Material for this task:

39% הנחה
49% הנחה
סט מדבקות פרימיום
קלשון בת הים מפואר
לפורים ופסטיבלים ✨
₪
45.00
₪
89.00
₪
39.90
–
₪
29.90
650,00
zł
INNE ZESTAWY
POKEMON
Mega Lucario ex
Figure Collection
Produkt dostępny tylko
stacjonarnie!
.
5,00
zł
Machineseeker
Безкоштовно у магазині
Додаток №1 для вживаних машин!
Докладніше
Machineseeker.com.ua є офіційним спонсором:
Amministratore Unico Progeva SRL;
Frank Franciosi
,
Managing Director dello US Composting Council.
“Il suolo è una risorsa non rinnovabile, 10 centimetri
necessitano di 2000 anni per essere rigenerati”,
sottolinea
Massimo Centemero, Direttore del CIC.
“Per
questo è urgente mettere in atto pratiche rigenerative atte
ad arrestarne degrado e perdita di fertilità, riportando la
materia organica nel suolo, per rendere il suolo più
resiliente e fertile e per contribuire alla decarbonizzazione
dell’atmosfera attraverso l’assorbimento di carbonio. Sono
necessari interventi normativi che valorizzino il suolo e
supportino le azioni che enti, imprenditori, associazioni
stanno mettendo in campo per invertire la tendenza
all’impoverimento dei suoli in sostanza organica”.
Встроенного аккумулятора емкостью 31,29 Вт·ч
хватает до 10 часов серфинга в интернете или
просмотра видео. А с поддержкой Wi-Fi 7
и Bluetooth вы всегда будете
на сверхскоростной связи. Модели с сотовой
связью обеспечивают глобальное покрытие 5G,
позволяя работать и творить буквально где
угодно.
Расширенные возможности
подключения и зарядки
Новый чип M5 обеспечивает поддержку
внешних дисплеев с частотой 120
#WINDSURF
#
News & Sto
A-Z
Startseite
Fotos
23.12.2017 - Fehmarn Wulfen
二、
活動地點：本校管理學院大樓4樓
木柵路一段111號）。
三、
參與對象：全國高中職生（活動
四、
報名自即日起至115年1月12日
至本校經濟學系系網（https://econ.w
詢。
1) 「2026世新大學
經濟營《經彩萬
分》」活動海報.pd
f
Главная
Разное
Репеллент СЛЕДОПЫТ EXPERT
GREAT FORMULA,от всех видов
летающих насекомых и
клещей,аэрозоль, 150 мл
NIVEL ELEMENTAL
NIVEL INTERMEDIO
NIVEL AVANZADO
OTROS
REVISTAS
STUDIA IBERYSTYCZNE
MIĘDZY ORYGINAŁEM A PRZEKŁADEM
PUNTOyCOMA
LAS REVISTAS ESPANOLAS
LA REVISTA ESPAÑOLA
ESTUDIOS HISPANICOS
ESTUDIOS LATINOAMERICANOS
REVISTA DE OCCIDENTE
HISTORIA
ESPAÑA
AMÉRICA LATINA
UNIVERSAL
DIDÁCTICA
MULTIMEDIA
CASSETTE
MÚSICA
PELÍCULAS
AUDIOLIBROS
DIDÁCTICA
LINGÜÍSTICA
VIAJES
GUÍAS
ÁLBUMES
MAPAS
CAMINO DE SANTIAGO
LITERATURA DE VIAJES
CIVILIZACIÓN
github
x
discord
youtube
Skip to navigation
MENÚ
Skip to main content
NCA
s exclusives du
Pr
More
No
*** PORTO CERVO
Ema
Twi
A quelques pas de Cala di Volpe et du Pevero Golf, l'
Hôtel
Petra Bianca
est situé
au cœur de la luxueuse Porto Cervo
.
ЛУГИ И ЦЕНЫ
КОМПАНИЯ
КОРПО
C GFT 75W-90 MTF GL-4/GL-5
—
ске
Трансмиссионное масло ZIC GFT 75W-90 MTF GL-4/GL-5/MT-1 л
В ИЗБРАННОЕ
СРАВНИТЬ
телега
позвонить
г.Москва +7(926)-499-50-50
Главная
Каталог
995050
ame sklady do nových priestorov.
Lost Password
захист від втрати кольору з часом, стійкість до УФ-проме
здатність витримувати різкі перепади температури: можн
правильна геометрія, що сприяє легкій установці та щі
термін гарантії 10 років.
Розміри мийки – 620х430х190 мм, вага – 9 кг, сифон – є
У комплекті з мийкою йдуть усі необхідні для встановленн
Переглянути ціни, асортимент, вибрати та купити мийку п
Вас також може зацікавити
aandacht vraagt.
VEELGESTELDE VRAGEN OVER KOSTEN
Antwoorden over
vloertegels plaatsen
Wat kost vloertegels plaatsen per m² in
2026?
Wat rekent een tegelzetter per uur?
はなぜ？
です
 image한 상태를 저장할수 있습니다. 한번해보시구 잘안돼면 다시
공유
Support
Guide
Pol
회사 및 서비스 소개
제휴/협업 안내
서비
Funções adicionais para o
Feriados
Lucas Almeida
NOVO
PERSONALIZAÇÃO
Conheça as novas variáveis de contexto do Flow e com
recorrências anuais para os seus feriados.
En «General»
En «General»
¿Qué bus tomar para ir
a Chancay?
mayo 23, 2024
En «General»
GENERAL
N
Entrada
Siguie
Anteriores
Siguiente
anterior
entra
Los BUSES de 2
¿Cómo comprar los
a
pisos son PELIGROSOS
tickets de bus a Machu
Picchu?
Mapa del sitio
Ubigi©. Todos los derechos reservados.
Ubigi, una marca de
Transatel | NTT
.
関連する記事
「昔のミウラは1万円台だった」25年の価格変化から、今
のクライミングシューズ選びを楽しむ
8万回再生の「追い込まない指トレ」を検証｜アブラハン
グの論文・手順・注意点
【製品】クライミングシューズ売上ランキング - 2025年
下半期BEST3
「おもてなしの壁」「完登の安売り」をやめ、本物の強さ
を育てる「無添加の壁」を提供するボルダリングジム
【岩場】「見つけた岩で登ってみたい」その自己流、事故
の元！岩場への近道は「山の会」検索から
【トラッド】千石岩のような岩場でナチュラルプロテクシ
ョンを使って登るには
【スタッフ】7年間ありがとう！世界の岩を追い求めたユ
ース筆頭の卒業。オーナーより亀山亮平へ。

What you are asked to do: Retype every record without alteration.

Result of this task:
39% הנחה
49% הנחה
סט מדבקות פרימיום
קלשון בת הים מפואר
לפורים ופסטיבלים ✨
₪
45.00
₪
89.00
₪
39.90
–
₪
29.90
650,00
zł
INNE ZESTAWY
POKEMON
Mega Lucario ex
Figure Collection
Produkt dostępny tylko
stacjonarnie!
.
5,00
zł
Machineseeker
Безкоштовно у магазині
Додаток №1 для вживаних машин!
Докладніше
Machineseeker.com.ua є офіційним спонсором:
Amministratore Unico Progeva SRL;
Frank Franciosi
,
Managing Director dello US Composting Council.
“Il suolo è una risorsa non rinnovabile, 10 centimetri
necessitano di 2000 anni per essere rigenerati”,
sottolinea
Massimo Centemero, Direttore del CIC.
“Per
questo è urgente mettere in atto pratiche rigenerative atte
ad arrestarne degrado e perdita di fertilità, riportando la
materia organica nel suolo, per rendere il suolo più
resiliente e fertile e per contribuire alla decarbonizzazione
dell’atmosfera attraverso l’assorbimento di carbonio. Sono
necessari interventi normativi che valorizzino il suolo e
supportino le azioni che enti, imprenditori, associazioni
stanno mettendo in campo per invertire la tendenza
all’impoverimento dei suoli in sostanza organica”.
Встроенного аккумулятора емкостью 31,29 Вт·ч
хватает до 10 часов серфинга в интернете или
просмотра видео. А с поддержкой Wi-Fi 7
и Bluetooth вы всегда будете
на сверхскоростной связи. Модели с сотовой
связью обеспечивают глобальное покрытие 5G,
позволяя работать и творить буквально где
угодно.
Расширенные возможности
подключения и зарядки
Новый чип M5 обеспечивает поддержку
внешних дисплеев с частотой 120
#WINDSURF
#
News & Sto
A-Z
Startseite
Fotos
23.12.2017 - Fehmarn Wulfen
二、
活動地點：本校管理學院大樓4樓
木柵路一段111號）。
三、
參與對象：全國高中職生（活動
四、
報名自即日起至115年1月12日
至本校經濟學系系網（https://econ.w
詢。
1) 「2026世新大學
經濟營《經彩萬
分》」活動海報.pd
f
Главная
Разное
Репеллент СЛЕДОПЫТ EXPERT
GREAT FORMULA,от всех видов
летающих насекомых и
клещей,аэрозоль, 150 мл
NIVEL ELEMENTAL
NIVEL INTERMEDIO
NIVEL AVANZADO
OTROS
REVISTAS
STUDIA IBERYSTYCZNE
MIĘDZY ORYGINAŁEM A PRZEKŁADEM
PUNTOyCOMA
LAS REVISTAS ESPANOLAS
LA REVISTA ESPAÑOLA
ESTUDIOS HISPANICOS
ESTUDIOS LATINOAMERICANOS
REVISTA DE OCCIDENTE
HISTORIA
ESPAÑA
AMÉRICA LATINA
UNIVERSAL
DIDÁCTICA
MULTIMEDIA
CASSETTE
MÚSICA
PELÍCULAS
AUDIOLIBROS
DIDÁCTICA
LINGÜÍSTICA
VIAJES
GUÍAS
ÁLBUMES
MAPAS
CAMINO DE SANTIAGO
LITERATURA DE VIAJES
CIVILIZACIÓN
github
x
discord
youtube
Skip to navigation
MENÚ
Skip to main content
NCA
s exclusives du
Pr
More
No
*** PORTO CERVO
Ema
Twi
A quelques pas de Cala di Volpe et du Pevero Golf, l'
Hôtel
Petra Bianca
est situé
au cœur de la luxueuse Porto Cervo
.
ЛУГИ И ЦЕНЫ
КОМПАНИЯ
КОРПО
C GFT 75W-90 MTF GL-4/GL-5
—
ске
Трансмиссионное масло ZIC GFT 75W-90 MTF GL-4/GL-5/MT-1 л
В ИЗБРАННОЕ
СРАВНИТЬ
телега
позвонить
г.Москва +7(926)-499-50-50
Главная
Каталог
995050
ame sklady do nových priestorov.
Lost Password
захист від втрати кольору з часом, стійкість до УФ-проме
здатність витримувати різкі перепади температури: можн
правильна геометрія, що сприяє легкій установці та щі
термін гарантії 10 років.
Розміри мийки – 620х430х190 мм, вага – 9 кг, сифон – є
У комплекті з мийкою йдуть усі необхідні для встановленн
Переглянути ціни, асортимент, вибрати та купити мийку п
Вас також може зацікавити
aandacht vraagt.
VEELGESTELDE VRAGEN OVER KOSTEN
Antwoorden over
vloertegels plaatsen
Wat kost vloertegels plaatsen per m² in
2026?
Wat rekent een tegelzetter per uur?
はなぜ？
です
 image한 상태를 저장할수 있습니다. 한번해보시구 잘안돼면 다시
공유
Support
Guide
Pol
회사 및 서비스 소개
제휴/협업 안내
서비
Funções adicionais para o
Feriados
Lucas Almeida
NOVO
PERSONALIZAÇÃO
Conheça as novas variáveis de contexto do Flow e com
recorrências anuais para os seus feriados.
En «General»
En «General»
¿Qué bus tomar para ir
a Chancay?
mayo 23, 2024
En «General»
GENERAL
N
Entrada
Siguie
Anteriores
Siguiente
anterior
entra
Los BUSES de 2
¿Cómo comprar los
a
pisos son PELIGROSOS
tickets de bus a Machu
Picchu?
Mapa del sitio
Ubigi©. Todos los derechos reservados.
Ubigi, una marca de
Transatel | NTT
.
関連する記事
「昔のミウラは1万円台だった」25年の価格変化から、今
のクライミングシューズ選びを楽しむ
8万回再生の「追い込まない指トレ」を検証｜アブラハン
グの論文・手順・注意点
【製品】クライミングシューズ売上ランキング - 2025年
下半期BEST3
「おもてなしの壁」「完登の安売り」をやめ、本物の強さ
を育てる「無添加の壁」を提供するボルダリングジム
【岩場】「見つけた岩で登ってみたい」その自己流、事故
の元！岩場への近道は「山の会」検索から
【トラッド】千石岩のような岩場でナチュラルプロテクシ
ョンを使って登るには
【スタッフ】7年間ありがとう！世界の岩を追い求めたユ
ース筆頭の卒業。オーナーより亀山亮平へ。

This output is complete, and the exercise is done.